Start of DATA

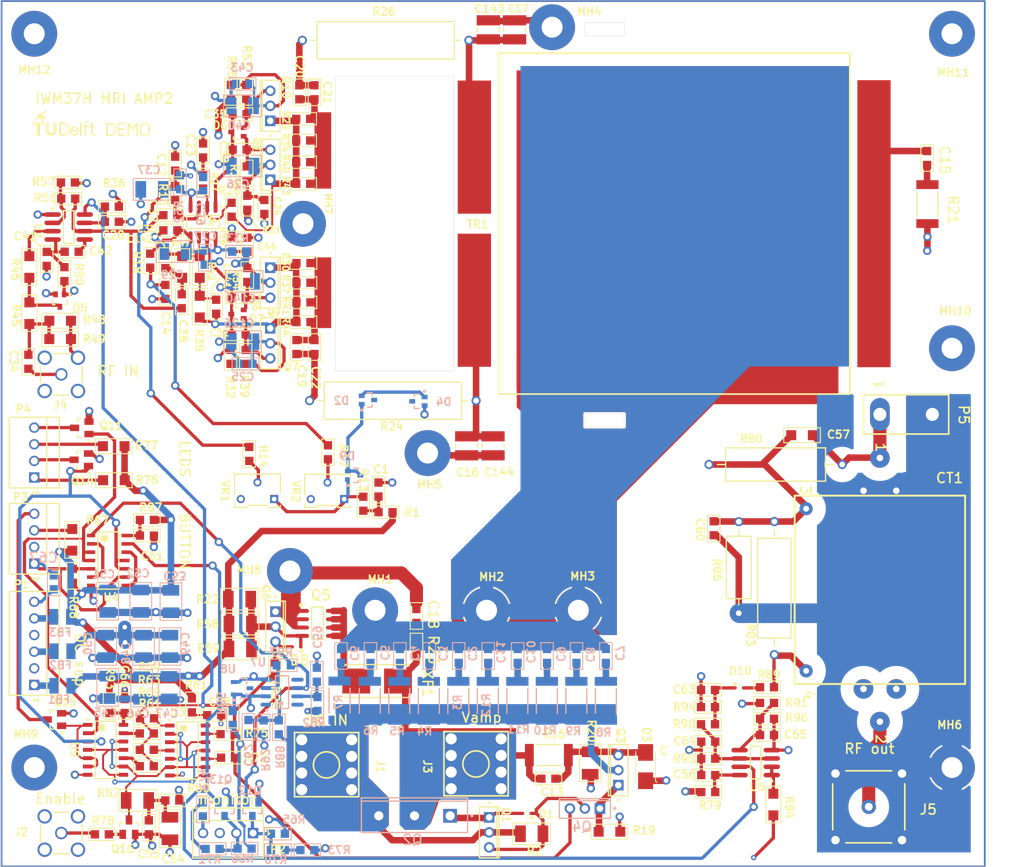
<source format=kicad_pcb>
(kicad_pcb
	(version 20240108)
	(generator "pcbnew")
	(generator_version "8.0")
	(general
		(thickness 1.6)
		(legacy_teardrops no)
	)
	(paper "A4")
	(layers
		(0 "F.Cu" signal "Top Layer")
		(1 "In1.Cu" signal "Signal Layer 1")
		(2 "In2.Cu" signal "Signal Layer 2")
		(31 "B.Cu" signal "Bottom Layer")
		(32 "B.Adhes" user "B.Adhesive")
		(33 "F.Adhes" user "F.Adhesive")
		(34 "B.Paste" user "Bottom Paste")
		(35 "F.Paste" user "Top Paste")
		(36 "B.SilkS" user "Bottom Overlay")
		(37 "F.SilkS" user "Top Overlay")
		(38 "B.Mask" user "Bottom Solder")
		(39 "F.Mask" user "Top Solder")
		(40 "Dwgs.User" user "Mechanical 10")
		(41 "Cmts.User" user "User.Comments")
		(42 "Eco1.User" user "User.Eco1")
		(43 "Eco2.User" user "Mechanical 11")
		(44 "Edge.Cuts" user)
		(45 "Margin" user)
		(46 "B.CrtYd" user "B.Courtyard")
		(47 "F.CrtYd" user "F.Courtyard")
		(48 "B.Fab" user "Mechanical 13")
		(49 "F.Fab" user "Mechanical 12")
		(50 "User.1" user "Mechanical 1")
		(51 "User.2" user "Mechanical 2")
		(52 "User.3" user "Mechanical 3")
		(53 "User.4" user "Mechanical 4")
		(54 "User.5" user "Mechanical 5")
		(55 "User.6" user "Mechanical 6")
		(56 "User.7" user "Mechanical 7")
		(57 "User.8" user "Mechanical 8")
		(58 "User.9" user "Mechanical 9")
	)
	(setup
		(pad_to_mask_clearance 0.1016)
		(allow_soldermask_bridges_in_footprints no)
		(aux_axis_origin 73.5011 161.0036)
		(grid_origin 73.5011 161.0036)
		(pcbplotparams
			(layerselection 0x00010fc_ffffffff)
			(plot_on_all_layers_selection 0x0000000_00000000)
			(disableapertmacros no)
			(usegerberextensions no)
			(usegerberattributes yes)
			(usegerberadvancedattributes yes)
			(creategerberjobfile yes)
			(dashed_line_dash_ratio 12.000000)
			(dashed_line_gap_ratio 3.000000)
			(svgprecision 4)
			(plotframeref no)
			(viasonmask no)
			(mode 1)
			(useauxorigin no)
			(hpglpennumber 1)
			(hpglpenspeed 20)
			(hpglpendiameter 15.000000)
			(pdf_front_fp_property_popups yes)
			(pdf_back_fp_property_popups yes)
			(dxfpolygonmode yes)
			(dxfimperialunits yes)
			(dxfusepcbnewfont yes)
			(psnegative no)
			(psa4output no)
			(plotreference yes)
			(plotvalue yes)
			(plotfptext yes)
			(plotinvisibletext no)
			(sketchpadsonfab no)
			(subtractmaskfromsilk no)
			(outputformat 1)
			(mirror no)
			(drillshape 1)
			(scaleselection 1)
			(outputdirectory "")
		)
	)
	(net 0 "")
	(net 1 "NetQ5_5")
	(net 2 "Vd")
	(net 3 "SWRok")
	(net 4 "RFgnd")
	(net 5 "ref2V5")
	(net 6 "NetU4_8")
	(net 7 "NetU4_2")
	(net 8 "NetU3_2")
	(net 9 "NetR84_2")
	(net 10 "NetR75_1")
	(net 11 "NetR72_1")
	(net 12 "NetR71_2")
	(net 13 "NetR70_2")
	(net 14 "NetR69_1")
	(net 15 "NetR64_1")
	(net 16 "NetR63_1")
	(net 17 "NetR61_1")
	(net 18 "NetQ16_3")
	(net 19 "NetQ16_1")
	(net 20 "NetQ15_1")
	(net 21 "NetQ14_1")
	(net 22 "NetQ11_1")
	(net 23 "NetP4_3")
	(net 24 "NetP4_1")
	(net 25 "NetP3_3")
	(net 26 "NetC67_2")
	(net 27 "NetP2_3")
	(net 28 "NetP2_2")
	(net 29 "NetP2_1")
	(net 30 "NetJ2_1")
	(net 31 "NetFB3_1")
	(net 32 "NetD10_2")
	(net 33 "NetCT1_2")
	(net 34 "NetCT1_4")
	(net 35 "NetC66_2")
	(net 36 "NetC65_2")
	(net 37 "NetC64_2")
	(net 38 "NetC63_2")
	(net 39 "NetC62_2")
	(net 40 "NetC61_2")
	(net 41 "NetC59_2")
	(net 42 "NetC58_2")
	(net 43 "NetC57_2")
	(net 44 "NetC57_1")
	(net 45 "NetC56_2")
	(net 46 "NetC54_1")
	(net 47 "LEDprfl")
	(net 48 "LEDdcfail")
	(net 49 "LEDactive")
	(net 50 "DCok")
	(net 51 "NetFB2_1")
	(net 52 "NetFB1_1")
	(net 53 "NetC17_1")
	(net 54 "NetC16_1")
	(net 55 "NetC2_1")
	(net 56 "VSUP")
	(net 57 "VP")
	(net 58 "VN")
	(net 59 "VAMP")
	(net 60 "RFIN")
	(net 61 "RFB2")
	(net 62 "RFB1")
	(net 63 "NetR51_1")
	(net 64 "NetR46_1")
	(net 65 "NetC142_1")
	(net 66 "NetR27_2")
	(net 67 "NetR17_2")
	(net 68 "NetR14_2")
	(net 69 "NetQ8_1")
	(net 70 "NetC141_1")
	(net 71 "NetD8_1")
	(net 72 "NetQ3_1")
	(net 73 "NetD5_3")
	(net 74 "NetD2_2")
	(net 75 "NetD9_1")
	(net 76 "NetD1_1")
	(net 77 "NetD1_2")
	(net 78 "NetC44_1")
	(net 79 "NetC42_1")
	(net 80 "NetC41_2")
	(net 81 "NetC40_2")
	(net 82 "NetC37_1")
	(net 83 "NetC38_2")
	(net 84 "NetC36_1")
	(net 85 "NetC35_1")
	(net 86 "NetC34_2")
	(net 87 "NetC32_2")
	(net 88 "NetC31_2")
	(net 89 "NetC31_1")
	(net 90 "NetC30_2")
	(net 91 "NetC30_1")
	(net 92 "NetC28_2")
	(net 93 "NetC27_2")
	(net 94 "NetC25_2")
	(net 95 "NetC24_2")
	(net 96 "NetC23_2")
	(net 97 "NetC18_2")
	(net 98 "NetC15_1")
	(net 99 "NetC14_2")
	(net 100 "NetC13_1")
	(net 101 "NetC12_2")
	(net 102 "NetC11_2")
	(net 103 "NetC10_2")
	(net 104 "NetC9_2")
	(net 105 "NetC8_2")
	(net 106 "NetC7_2")
	(net 107 "NetC6_2")
	(net 108 "NetC5_2")
	(net 109 "NetC4_2")
	(net 110 "NetC3_2")
	(net 111 "NetC2_2")
	(net 112 "NetC1_2")
	(net 113 "NetC15_2")
	(net 114 "GND")
	(net 115 "GATE2")
	(net 116 "GATE1")
	(net 117 "ENABLE")
	(net 118 "DRAIN2")
	(net 119 "DRAIN1")
	(net 120 "BIAS2")
	(net 121 "BIAS1")
	(net 122 "NetC141_2")
	(net 123 "NetD2_1")
	(net 124 "NetD8_2")
	(footprint "DG_PcbLib.PcbLib:SMD/C_1111" (layer "F.Cu") (at 147.7631 43.4036 -90))
	(footprint "sm.PCBLIB:SM/R_0805" (layer "F.Cu") (at 118.5011 88.0036))
	(footprint "sm.PCBLIB:SM/R_0805" (layer "F.Cu") (at 128.7011 114.67 -90))
	(footprint "CSTEMP.PcbLib:MTHOLE3.2MM_TOPBOT7MM" (layer "F.Cu") (at 146.7581 130.1036))
	(footprint "sm.PCBLIB:SM/C_0805" (layer "F.Cu") (at 91.40535 72.7036 180))
	(footprint "sm.PCBLIB:SM/R_0805" (layer "F.Cu") (at 96.7511 118.2036 180))
	(footprint "C__ProgramData_Altium_Altium Designer {02138A53-07CA-4151-A466-E5ACAEC16860}_VaultsFileCache_B7D15EC3-160A-466F-A46C-7801FE6295A7_8CA8AB73-6B48-45D4-B909-57CD1C692D12_Released_ADI-R-8_M.PcbLib:ADI-R-8_M" (layer "F.Cu") (at 83.7511 73.5036))
	(footprint "sm.PCBLIB:SM/R_0805" (layer "F.Cu") (at 94.6011 155.8036))
	(footprint "sm.PCBLIB:SM/C_1206" (layer "F.Cu") (at 77.7511 85.0036 -90))
	(footprint "Vault:D0014A_N" (layer "F.Cu") (at 89.38045 153.3036))
	(footprint "pcon100t.PCBLIB:POLCON.100/VH/TM1SQS/W.300/4" (layer "F.Cu") (at 78.5011 124.8836 90))
	(footprint "sm.PCBLIB:SM/C_0805" (layer "F.Cu") (at 80.4011 79.4286 90))
	(footprint "sm.PCBLIB:SM/R_1210" (layer "F.Cu") (at 163.3011 157.0326 90))
	(footprint "sm.PCBLIB:SM/C_0805" (layer "F.Cu") (at 100.0011 62.76334 -90))
	(footprint "sm.PCBLIB:SM/R_1206" (layer "F.Cu") (at 167.9011 165.8036 180))
	(footprint "C__ProgramData_Altium_Altium Designer {02138A53-07CA-4151-A466-E5ACAEC16860}_VaultsFileCache_B7D15EC3-160A-466F-A46C-7801FE6295A7_AF1C01A5-1C22-4C7C-A547-2FCC435F23A7_Released_ONSC-TO-225-3-77-09.PcbLib:ONSC-TO-225-3-77-09" (layer "F.Cu") (at 114.5011 91.2536))
	(footprint "sm.PCBLIB:SM/C_0805" (layer "F.Cu") (at 98.5011 77.63638 -90))
	(footprint "sm.PCBLIB:SM/R_0805" (layer "F.Cu") (at 82.6175 69.16564))
	(footprint "Vault:D0014A_N" (layer "F.Cu") (at 101.9011 153.4036))
	(footprint "sm.PCBLIB:SM/R_0805" (layer "F.Cu") (at 89.9761 145.5536 -90))
	(footprint "C__ProgramData_Altium_Altium Designer {02138A53-07CA-4151-A466-E5ACAEC16860}_VaultsFileCache_B7D15EC3-160A-466F-A46C-7801FE6295A7_AF1C01A5-1C22-4C7C-A547-2FCC435F23A7_Released_ONSC-TO-225-3-77-09.PcbLib:ONSC-TO-225-3-77-09" (layer "F.Cu") (at 114.5011 82.0036))
	(footprint "sm.PCBLIB:SM/C_0805" (layer "F.Cu") (at 111.0011 77.2536 90))
	(footprint "sm.PCBLIB:SM/R_1210" (layer "F.Cu") (at 92.5261 161.0286))
	(footprint "sm.PCBLIB:SM/R_0805" (layer "F.Cu") (at 110.7511 94.3872 90))
	(footprint "Footprint Library.PcbLib:SMA-Grotere-Gaten" (layer "F.Cu") (at 82.62815 95.99281))
	(footprint "sm.PCBLIB:SM/C_1206" (layer "F.Cu") (at 92.2761 106.9536 180))
	(footprint "sm.PCBLIB:SM/C_1206" (layer "F.Cu") (at 103.7511 81.2536 90))
	(footprint "sm.PCBLIB:SM/R_0805" (layer "F.Cu") (at 84.7011 66.7036 180))
	(footprint "sm.PCBLIB:SM/C_0805" (layer "F.Cu") (at 100.33045 71.69194 180))
	(footprint "CSTEMP.PcbLib:MTHOLE3.2MM_TOPBOT7MM" (layer "F.Cu") (at 118.1011 122.34805 90))
	(footprint "Vault:LFUS-154_V" (layer "F.Cu") (at 130.8011 142.8036))
	(footprint "C__ProgramData_Altium_Altium Designer {02138A53-07CA-4151-A466-E5ACAEC16860}_VaultsFileCache_B7D15EC3-160A-466F-A46C-7801FE6295A7_AF1C01A5-1C22-4C7C-A547-2FCC435F23A7_Released_ONSC-TO-225-3-77-09.PcbLib:ONSC-TO-225-3-77-09" (layer "F.Cu") (at 115.3011 134.5036))
	(footprint "pcon100t.PCBLIB:POLCON.100/VH/TM1SQS/W.300/4" (layer "F.Cu") (at 78.5011 111.7436 90))
	(footprint "sm.PCBLIB:SM/R_0805" (layer "F.Cu") (at 108.5011 51.809 -90))
	(footprint "sm.PCBLIB:SM/C_0805" (layer "F.Cu") (at 121.2511 54.0036 90))
	(footprint "sm.PCBLIB:SM/R_0805" (layer "F.Cu") (at 118.5011 79.0036))
	(footprint "sm.PCBLIB:SM/R_0805" (layer "F.Cu") (at 180.2511 159.7536))
	(footprint "DG_PcbLib.PcbLib:SMD/C_1111" (layer "F.Cu") (at 144.4761 106.9036 90))
	(footprint "sm.PCBLIB:SM/R_0805" (layer "F.Cu") (at 180.2511 154.6536))
	(footprint "sm.PCBLIB:SM/R_0805" (layer "F.Cu") (at 111.3011 107.07 -90))
	(footprint "sm.PCBLIB:SM/R_0805" (layer "F.Cu") (at 96.18945 77.57 -90))
	(footprint "sm.PCBLIB:SM/C_1206" (layer "F.Cu") (at 92.3011 112.1536 180))
	(footprint "sm.PCBLIB:SM/C_0805" (layer "F.Cu") (at 98.5011 84.47425 90))
	(footprint "pcon100t.PCBLIB:POLCON.100/VH/TM1SQS/W.300/6" (layer "F.Cu") (at 78.5011 143.4036 90))
	(footprint "Vault:ONSC-SOD-523-2-502-01_V" (layer "F.Cu") (at 153.6411 163.0036 180))
	(footprint "sm.PCBLIB:SM/R_0805" (layer "F.Cu") (at 106.92175 150.9036))
	(footprint "sm.PCBLIB:SM/R_0805"
		(layer "F.Cu")
		(uuid "3c1d7e92-cd48-4f73-b324-9d2bdd342c75")
		(at 107.0011 154.5036)
		(property "Reference" "R72"
			(at 3.4 0.7 0)
			(unlocked yes)
			(layer "F.SilkS")
			(uuid "4130ca4b-9287-4112-aa6f-76da7b9d3f6a")
			(effects
				(font
					(size 1.2 1.2)
					(thickness 0.254)
				)
				(justify left bottom)
			)
		)
		(property "Value" "Res2"
			(at 1.3589 5.4483 0)
			(unlocked yes)
			(layer "F.SilkS")
			(hide yes)
			(uuid "1693e412-9109-42be-b28a-243337cf427a")
			(effects
				(font
					(size 1.524 1.524)
					(thickness 0.254)
				)
				(justify left bottom)
			)
		)
		(property "Footprint" ""
			(at 0 0 0)
			(layer "F.Fab")
			(hide yes)
			(uuid "aab8f397-af48-462d-b4b1-bd6a433c1128")
			(effects
				(font
					(size 1.27 1.27)
					(thickness 0.15)
				)
			)
		)
		(property "Datasheet" ""
			(at 0 0 0)
			(layer "F.Fab")
			(hide yes)
			(uuid "3f9d37c1-cfbb-4a79-b68e-14965642f1c1")
			(effects
				(font
					(size 1.27 1.27)
					(thickness 0.15)
				)
			)
		)
		(property "Description" ""
			(at 0 0 0)
			(layer "F.Fab")
			(hide yes)
			(uuid "9b44fd19-9bb3-4794-b5e0-461f36e90011")
			(effects
				(font
					(size 1.27 1.27)
					(thickness 0.15)
				)
			)
		)
		(fp_line
			(start -0.9652 -0.9525)
			(end 3.0988 -0.9525)
			(stroke
				(width 0.1524)
				(type solid)
			)
			(layer "F.SilkS")
			(uuid "1ad89a80-b949-43c7-982f-992fa791d963")
		)
		(fp_line
			(start -0.9652 0.9525)
			(end -0.9652 -0.9525)
			(stroke
				(width 0.1524)
				(type solid)
			)
			(layer "F.SilkS")
			(uuid "8fe0b72e-0807-4980-971b-752e36843a45")
		)
		(fp_line
			(start -0.9652 0.9525)
			(end 3.0988 0.9525)
			(stroke
				(width 0.1524)
				(type solid)
			)
			(layer "F.SilkS")
			(uuid "9f16ef85-7980-4c13-b227-1c1e770912bc")
		)
		(fp_line
			(start 3.0988 0.9525)
			(end 3.0988 -0.9525)
			(stroke
				(width 0.1524)
				(type solid)
			)
			(layer "F.SilkS")
			(uuid "aad96f41-9c70-4aee-b229-5b5b31e45e67")
		)
		(fp_line
			(start -0.9652 -0.9525)
			(end 3.0988 -0.9525)
			(stroke
				(width 0.1524)
				(type solid)
			)
			(layer "User.1")
			(uuid "2e9dd8d4-9063-4c9f-a994-a08a086798a7")
		)
		(fp_line
			(start -0.9652 0.9525)
			(end -0.9652 -0.9525)
			(stroke
				(width 0.1524)
				(type solid)
			)
			(layer "User.1")
			(uuid "c224d142-39bc-4208-b697-bcd594dc0bec
... [1116790 chars truncated]
</source>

End of DATA

If a line comes after the line with "(creategerberjobfile yes)", it stays out; print exactly every line from the start of the entries up to and including that line, but no pictures.

## SOLUTION FOR THIS TASK
<source format=kicad_pcb>
(kicad_pcb
	(version 20240108)
	(generator "pcbnew")
	(generator_version "8.0")
	(general
		(thickness 1.6)
		(legacy_teardrops no)
	)
	(paper "A4")
	(layers
		(0 "F.Cu" signal "Top Layer")
		(1 "In1.Cu" signal "Signal Layer 1")
		(2 "In2.Cu" signal "Signal Layer 2")
		(31 "B.Cu" signal "Bottom Layer")
		(32 "B.Adhes" user "B.Adhesive")
		(33 "F.Adhes" user "F.Adhesive")
		(34 "B.Paste" user "Bottom Paste")
		(35 "F.Paste" user "Top Paste")
		(36 "B.SilkS" user "Bottom Overlay")
		(37 "F.SilkS" user "Top Overlay")
		(38 "B.Mask" user "Bottom Solder")
		(39 "F.Mask" user "Top Solder")
		(40 "Dwgs.User" user "Mechanical 10")
		(41 "Cmts.User" user "User.Comments")
		(42 "Eco1.User" user "User.Eco1")
		(43 "Eco2.User" user "Mechanical 11")
		(44 "Edge.Cuts" user)
		(45 "Margin" user)
		(46 "B.CrtYd" user "B.Courtyard")
		(47 "F.CrtYd" user "F.Courtyard")
		(48 "B.Fab" user "Mechanical 13")
		(49 "F.Fab" user "Mechanical 12")
		(50 "User.1" user "Mechanical 1")
		(51 "User.2" user "Mechanical 2")
		(52 "User.3" user "Mechanical 3")
		(53 "User.4" user "Mechanical 4")
		(54 "User.5" user "Mechanical 5")
		(55 "User.6" user "Mechanical 6")
		(56 "User.7" user "Mechanical 7")
		(57 "User.8" user "Mechanical 8")
		(58 "User.9" user "Mechanical 9")
	)
	(setup
		(pad_to_mask_clearance 0.1016)
		(allow_soldermask_bridges_in_footprints no)
		(aux_axis_origin 73.5011 161.0036)
		(grid_origin 73.5011 161.0036)
		(pcbplotparams
			(layerselection 0x00010fc_ffffffff)
			(plot_on_all_layers_selection 0x0000000_00000000)
			(disableapertmacros no)
			(usegerberextensions no)
			(usegerberattributes yes)
			(usegerberadvancedattributes yes)
			(creategerberjobfile yes)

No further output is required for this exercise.